• Exercise: Reproduce exactly the opening lines of the listing, stopping after the line that contains "Wednesday 5th July" and including it.

• Exercise data:

[Start of Attachment]

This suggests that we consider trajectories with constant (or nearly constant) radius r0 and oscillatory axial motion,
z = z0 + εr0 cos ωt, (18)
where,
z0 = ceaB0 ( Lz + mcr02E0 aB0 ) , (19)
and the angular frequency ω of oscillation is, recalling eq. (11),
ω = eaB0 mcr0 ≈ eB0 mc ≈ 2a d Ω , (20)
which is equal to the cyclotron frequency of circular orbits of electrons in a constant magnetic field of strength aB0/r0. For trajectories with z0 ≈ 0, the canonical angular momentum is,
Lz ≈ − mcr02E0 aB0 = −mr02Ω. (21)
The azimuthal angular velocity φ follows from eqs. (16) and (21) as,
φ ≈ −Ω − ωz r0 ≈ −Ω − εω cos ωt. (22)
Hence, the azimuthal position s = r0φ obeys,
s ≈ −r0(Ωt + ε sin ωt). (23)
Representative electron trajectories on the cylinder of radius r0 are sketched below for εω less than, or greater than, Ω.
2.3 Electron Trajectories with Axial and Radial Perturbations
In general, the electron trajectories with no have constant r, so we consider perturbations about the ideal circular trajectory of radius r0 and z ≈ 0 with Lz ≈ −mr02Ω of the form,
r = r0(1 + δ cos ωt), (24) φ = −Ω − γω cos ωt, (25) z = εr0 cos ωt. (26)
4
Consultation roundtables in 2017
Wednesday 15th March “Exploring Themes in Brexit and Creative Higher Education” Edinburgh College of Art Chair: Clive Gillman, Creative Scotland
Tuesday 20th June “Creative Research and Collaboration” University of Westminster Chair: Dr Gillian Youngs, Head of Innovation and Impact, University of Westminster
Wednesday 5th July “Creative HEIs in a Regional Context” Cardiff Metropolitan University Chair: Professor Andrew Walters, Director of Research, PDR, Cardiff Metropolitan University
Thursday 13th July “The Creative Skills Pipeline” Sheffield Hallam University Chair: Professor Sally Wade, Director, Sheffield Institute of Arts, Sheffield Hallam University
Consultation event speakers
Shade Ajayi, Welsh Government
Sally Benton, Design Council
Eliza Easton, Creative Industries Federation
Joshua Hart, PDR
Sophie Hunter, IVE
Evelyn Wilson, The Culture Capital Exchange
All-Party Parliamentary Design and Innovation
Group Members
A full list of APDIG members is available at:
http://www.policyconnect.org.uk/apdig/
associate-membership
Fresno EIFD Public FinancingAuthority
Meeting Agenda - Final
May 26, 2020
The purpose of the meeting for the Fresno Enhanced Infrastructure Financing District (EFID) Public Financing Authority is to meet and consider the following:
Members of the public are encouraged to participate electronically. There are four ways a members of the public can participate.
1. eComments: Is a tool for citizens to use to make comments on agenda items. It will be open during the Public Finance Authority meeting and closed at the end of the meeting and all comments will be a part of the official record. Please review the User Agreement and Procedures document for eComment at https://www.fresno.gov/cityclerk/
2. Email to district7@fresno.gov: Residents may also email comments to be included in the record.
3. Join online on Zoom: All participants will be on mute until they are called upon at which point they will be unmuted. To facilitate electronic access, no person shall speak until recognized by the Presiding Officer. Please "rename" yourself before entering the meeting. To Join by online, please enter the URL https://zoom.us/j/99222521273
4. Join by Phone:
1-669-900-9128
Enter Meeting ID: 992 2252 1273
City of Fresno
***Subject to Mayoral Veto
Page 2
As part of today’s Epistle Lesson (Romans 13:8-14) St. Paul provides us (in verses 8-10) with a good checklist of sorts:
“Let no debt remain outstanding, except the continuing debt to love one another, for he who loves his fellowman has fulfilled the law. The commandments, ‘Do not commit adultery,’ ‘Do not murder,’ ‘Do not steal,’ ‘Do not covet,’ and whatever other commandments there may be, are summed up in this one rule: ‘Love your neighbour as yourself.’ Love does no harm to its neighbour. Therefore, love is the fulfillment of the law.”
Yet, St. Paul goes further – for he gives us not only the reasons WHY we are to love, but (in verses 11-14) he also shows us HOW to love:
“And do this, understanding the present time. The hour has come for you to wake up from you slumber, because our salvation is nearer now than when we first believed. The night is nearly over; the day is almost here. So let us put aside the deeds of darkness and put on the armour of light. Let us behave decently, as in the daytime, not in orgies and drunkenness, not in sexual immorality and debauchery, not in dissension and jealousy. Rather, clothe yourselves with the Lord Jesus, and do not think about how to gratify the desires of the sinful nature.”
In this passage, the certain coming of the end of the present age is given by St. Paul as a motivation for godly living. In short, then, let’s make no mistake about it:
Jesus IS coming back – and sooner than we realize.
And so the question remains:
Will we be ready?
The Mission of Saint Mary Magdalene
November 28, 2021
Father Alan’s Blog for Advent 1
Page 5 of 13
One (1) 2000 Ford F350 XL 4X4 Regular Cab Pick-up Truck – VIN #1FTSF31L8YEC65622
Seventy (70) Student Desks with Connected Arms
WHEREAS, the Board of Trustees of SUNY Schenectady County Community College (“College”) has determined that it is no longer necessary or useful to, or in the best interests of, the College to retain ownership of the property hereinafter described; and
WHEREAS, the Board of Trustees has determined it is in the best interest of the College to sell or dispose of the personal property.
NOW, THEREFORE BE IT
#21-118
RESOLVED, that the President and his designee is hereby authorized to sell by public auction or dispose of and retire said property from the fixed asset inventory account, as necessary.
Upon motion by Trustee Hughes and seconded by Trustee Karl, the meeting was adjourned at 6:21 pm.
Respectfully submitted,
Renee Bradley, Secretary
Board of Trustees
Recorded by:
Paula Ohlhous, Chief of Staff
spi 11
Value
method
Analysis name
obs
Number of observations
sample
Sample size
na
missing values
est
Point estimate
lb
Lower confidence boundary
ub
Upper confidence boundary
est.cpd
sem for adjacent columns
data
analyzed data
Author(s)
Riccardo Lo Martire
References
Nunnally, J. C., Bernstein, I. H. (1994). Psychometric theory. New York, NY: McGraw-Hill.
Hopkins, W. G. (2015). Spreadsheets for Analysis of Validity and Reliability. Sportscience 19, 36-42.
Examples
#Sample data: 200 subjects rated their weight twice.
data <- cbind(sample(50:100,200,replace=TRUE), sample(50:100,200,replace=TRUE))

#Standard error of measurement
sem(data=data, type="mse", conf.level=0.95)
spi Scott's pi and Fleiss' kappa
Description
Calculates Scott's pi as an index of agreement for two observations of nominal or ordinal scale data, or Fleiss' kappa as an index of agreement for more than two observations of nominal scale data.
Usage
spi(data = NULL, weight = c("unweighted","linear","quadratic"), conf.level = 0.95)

[End of Attachment]

• Response below:
This suggests that we consider trajectories with constant (or nearly constant) radius r0 and oscillatory axial motion,
z = z0 + εr0 cos ωt, (18)
where,
z0 = ceaB0 ( Lz + mcr02E0 aB0 ) , (19)
and the angular frequency ω of oscillation is, recalling eq. (11),
ω = eaB0 mcr0 ≈ eB0 mc ≈ 2a d Ω , (20)
which is equal to the cyclotron frequency of circular orbits of electrons in a constant magnetic field of strength aB0/r0. For trajectories with z0 ≈ 0, the canonical angular momentum is,
Lz ≈ − mcr02E0 aB0 = −mr02Ω. (21)
The azimuthal angular velocity φ follows from eqs. (16) and (21) as,
φ ≈ −Ω − ωz r0 ≈ −Ω − εω cos ωt. (22)
Hence, the azimuthal position s = r0φ obeys,
s ≈ −r0(Ωt + ε sin ωt). (23)
Representative electron trajectories on the cylinder of radius r0 are sketched below for εω less than, or greater than, Ω.
2.3 Electron Trajectories with Axial and Radial Perturbations
In general, the electron trajectories with no have constant r, so we consider perturbations about the ideal circular trajectory of radius r0 and z ≈ 0 with Lz ≈ −mr02Ω of the form,
r = r0(1 + δ cos ωt), (24) φ = −Ω − γω cos ωt, (25) z = εr0 cos ωt. (26)
4
Consultation roundtables in 2017
Wednesday 15th March “Exploring Themes in Brexit and Creative Higher Education” Edinburgh College of Art Chair: Clive Gillman, Creative Scotland
Tuesday 20th June “Creative Research and Collaboration” University of Westminster Chair: Dr Gillian Youngs, Head of Innovation and Impact, University of Westminster
Wednesday 5th July “Creative HEIs in a Regional Context” Cardiff Metropolitan University Chair: Professor Andrew Walters, Director of Research, PDR, Cardiff Metropolitan University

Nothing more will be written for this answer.